WI: Humphrey Wins 1960

This scenario commonly gets caught on Humphrey failing to beat Nixon. However, I want to discuss this from the assumption that he does win in 1960. What if Hubert Humphrey had secured the nomination and the presidency, for an administration at least from 1961 to 1965, if not 1969?
 
I'd say he'd serve two terms (unless the Tippecanoe curse does him in ALA JFK) and they go similarly to the terms of JFK and LBJ. The only major difference I see is with regards to Vietnam. I can't see Humphrey botching it as bad as LBJ.
 
I wonder if he'd have handled Cuba differently as well, or gotten a move on with civil rights sooner than Kennedy.
 
I think it is very unlikely that Humphrey would win the Democratic nomination in 1960. He lost to JFK in next-door-to-Minnesota Wisconsin and in overwhelmingly Protestant West Virginia. What's more, some of those who did vote for him, especially in West Virginia, did not want or expect to see him nominated--they just wanted to stop JFK. As Senator Robert Byrd put it, "If you are for Adlai Stevenson, Senator Stuart Symington, Senator Johnson or John Doe, this primary may be your last chance.” https://books.google.com/books?id=Gq4c9XDOSxQC&pg=PA120 (And in Wisconsin many Humphrey voters doubtless preferred Stevenson.) Humphrey's basic problem is that he was anathema to the South on civil rights, yet had no more support among African Americans than other candidates like JFK, while liberal intellectuals (apart from those who had pragmatically cast their lot with JFK, like Schlesinger and Galbraith) still had a sentimental affection for Stevenson. Some big city bosses (though themselves largely Catholic) were worried that JFK's Catholicism could hurt their statewide tickets--but they found Johnson or Symington more their type of candidate.

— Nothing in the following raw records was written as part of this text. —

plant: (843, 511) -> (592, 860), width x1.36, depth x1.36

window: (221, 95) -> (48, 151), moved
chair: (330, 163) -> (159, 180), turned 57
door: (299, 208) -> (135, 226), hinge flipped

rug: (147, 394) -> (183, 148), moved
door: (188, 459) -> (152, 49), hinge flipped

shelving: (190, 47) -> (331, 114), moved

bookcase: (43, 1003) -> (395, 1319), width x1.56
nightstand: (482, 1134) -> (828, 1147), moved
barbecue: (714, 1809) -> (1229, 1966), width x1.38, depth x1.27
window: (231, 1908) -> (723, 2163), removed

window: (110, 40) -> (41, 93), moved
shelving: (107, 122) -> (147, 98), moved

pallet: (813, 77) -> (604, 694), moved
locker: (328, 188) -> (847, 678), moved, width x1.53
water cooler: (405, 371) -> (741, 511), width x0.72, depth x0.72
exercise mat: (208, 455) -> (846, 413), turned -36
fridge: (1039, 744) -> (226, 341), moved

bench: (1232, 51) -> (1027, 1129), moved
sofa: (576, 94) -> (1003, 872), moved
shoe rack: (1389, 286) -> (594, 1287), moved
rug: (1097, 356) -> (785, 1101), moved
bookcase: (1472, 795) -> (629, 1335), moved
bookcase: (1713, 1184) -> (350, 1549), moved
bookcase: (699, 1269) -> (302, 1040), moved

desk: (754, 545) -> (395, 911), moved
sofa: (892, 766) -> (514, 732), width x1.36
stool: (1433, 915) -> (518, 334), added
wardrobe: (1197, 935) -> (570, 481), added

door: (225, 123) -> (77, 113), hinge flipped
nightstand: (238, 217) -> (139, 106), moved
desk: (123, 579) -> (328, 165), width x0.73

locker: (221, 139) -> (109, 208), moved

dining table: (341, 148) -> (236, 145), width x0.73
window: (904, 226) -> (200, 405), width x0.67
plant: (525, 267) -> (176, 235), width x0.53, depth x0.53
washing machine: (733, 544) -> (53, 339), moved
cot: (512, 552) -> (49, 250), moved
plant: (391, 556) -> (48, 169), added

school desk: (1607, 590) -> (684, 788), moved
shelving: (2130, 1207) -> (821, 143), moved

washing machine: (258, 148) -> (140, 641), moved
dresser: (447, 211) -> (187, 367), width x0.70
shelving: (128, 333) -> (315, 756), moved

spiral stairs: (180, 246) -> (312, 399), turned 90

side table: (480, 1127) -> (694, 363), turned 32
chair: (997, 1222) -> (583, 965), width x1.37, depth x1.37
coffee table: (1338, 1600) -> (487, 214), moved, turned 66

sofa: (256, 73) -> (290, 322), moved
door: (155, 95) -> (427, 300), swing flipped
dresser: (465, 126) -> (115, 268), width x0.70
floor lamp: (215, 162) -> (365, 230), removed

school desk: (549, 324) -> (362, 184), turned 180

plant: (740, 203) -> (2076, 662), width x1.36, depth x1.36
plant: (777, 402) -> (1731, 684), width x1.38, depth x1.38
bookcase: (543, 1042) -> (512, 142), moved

And then, of course, there was Humphrey's money problem.

IMO in the unlikely event he is nominated he loses to Nixon--he does worse than JFK in the South and in the North he may do better than JFK among Preotestants but this will be cancelled out by a poorer showing among Catholics.
 
Humphrey will be inheriting what JFK did from the Eisenhower administration. That being an outdated geopolitical nuclear strategy of going fully nuclear if the Soviets sneeze too badly, and giving too much nuclear authority to generals in the field, too much independence to the Joint Chiefs (Kennedy had to ask what our war plans were and the Joint Chiefs told him no at first, and they turned out to be a blunt, clinical atomic genocide, which disgusted Kennedy), and lax oversight to the president in that regard, which would have resulted in disaster in the event anything like a Cuban Missile Crisis occurred. Debatable that the Cuban Crisis would have but a similar awkward situation was possible. Also, Ike's Joint Chiefs, who were militant and whom Kennedy lacked the clout to get rid of at once (which he planned to do piece meal). There are also the situations in Berlin and Laos, with the additional issue of South Vietnam. That defines how a 1960 president crafts the Cold War. However, it would be Humprey's crafting and definition rather than Kennedy's, drawn from his thinking and personality. This is a critical juncture, and on a note of bias, thank god it was Kennedy who reformed the nuclear strategy to something that had oversight, could be analyzed, and could be managed.